As previously reported by Thauer et al. (1977), the most observed 2.0 mol H2/mol glucose yield was the result of the ferredoxin (Fd) reduction reaction, which can spontaneously happen under a normal H2-accumulating environment. Additional H2 yield can be expected from pathways such as NADH to NAD+ that is coupled with the H+ to H2 reaction. However, this reaction is only thermodynamically favourable when the dissolved H2 concentration is low (Thauer et al. 1977). Zheng et al. (2015) have also observed this dissolved H2 concentration-controlled metabolic pathway shifts in their perfusion system, confirming low dissolved H2 concentration has enhanced the H2 yield as a result of the created favourable thermodynamic conditions.

The consistent observation of the H2 oversaturation pattern and H2 yield change pattern in two separate batch systems suggested that lower H2 concentration in the initial fermentation stage was likely the reason for the observed higher H2 yield.

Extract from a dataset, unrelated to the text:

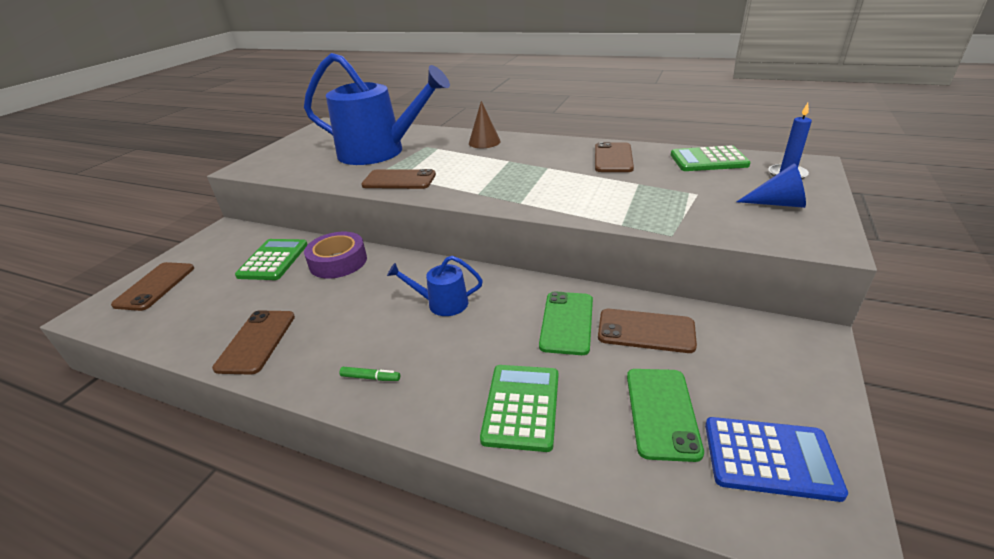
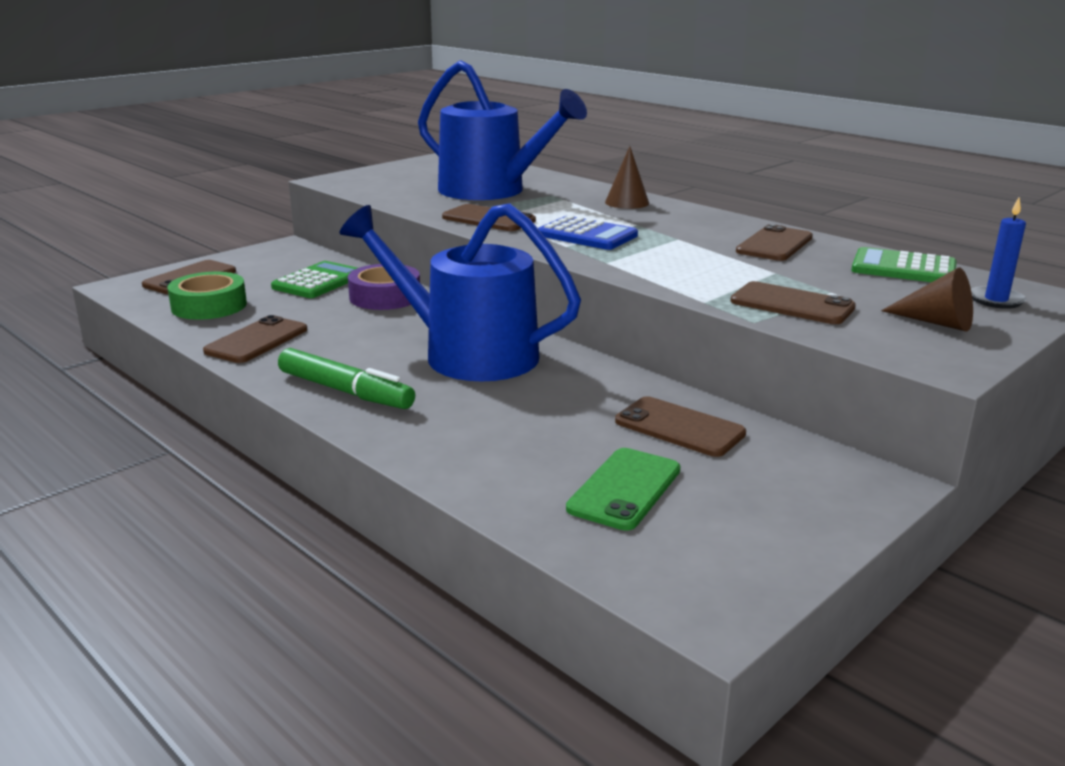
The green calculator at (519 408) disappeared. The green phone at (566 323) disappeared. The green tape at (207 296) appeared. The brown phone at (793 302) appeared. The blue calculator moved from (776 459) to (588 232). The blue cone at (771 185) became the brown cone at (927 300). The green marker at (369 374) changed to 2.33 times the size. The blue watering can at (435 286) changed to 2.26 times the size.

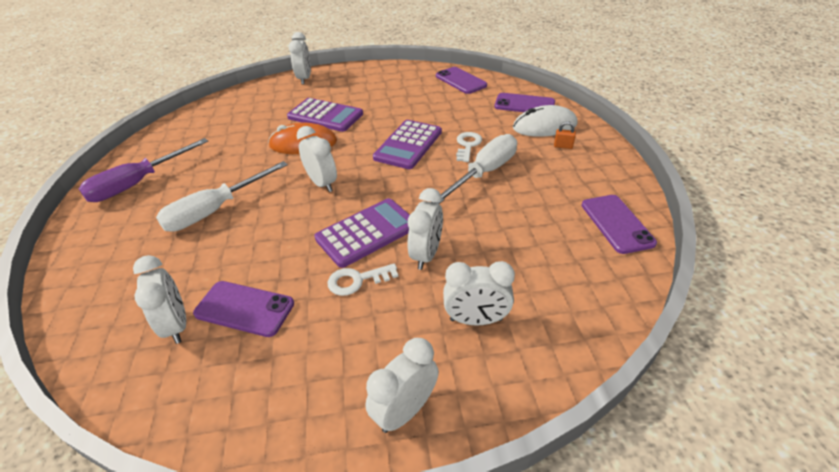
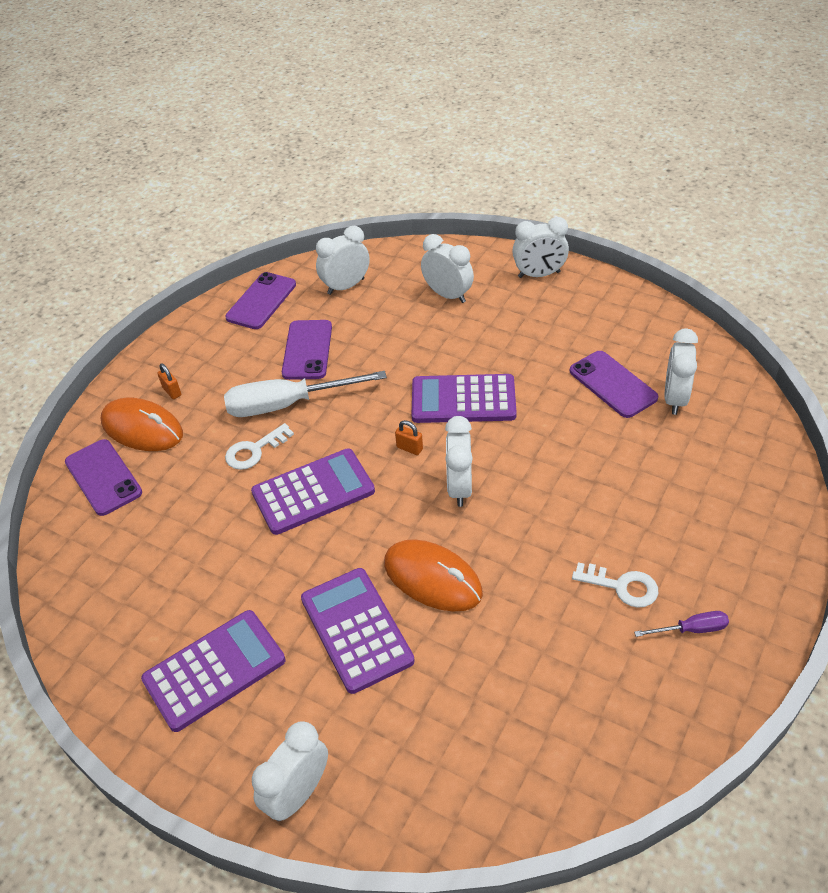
The white screwdriver at (222 196) disappeared. The purple calculator at (213 671) appeared. The orange padlock at (409 437) appeared. The white key moved from (362 279) to (615 585). The white clock moved from (425 229) to (343 260). The purple phone moved from (461 80) to (307 350). The white mouse at (545 121) became the orange mouse at (141 424). The purple screwdriver at (143 170) changed to 0.47 times the size.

In summary, a highly enriched culture of T. thermosaccharalyticum has been cultured from a methanogenic anaerobic digester and has given a stable H2 yield of 2.7 ± 0.1 mol H2/mol glucose for over 2 years. The comprehensive metabolic pathway study on this stable culture has indicated that a better thermodynamic condition has been created at the initial fermentation stage, and therefore, a higher H2 yield was observed. This result suggested further studying of the early fermentation stage is a potential direction for promoting H2 yield in a mixed culture study and comprehensive product analysis is essential to understanding fermentation processes in depth.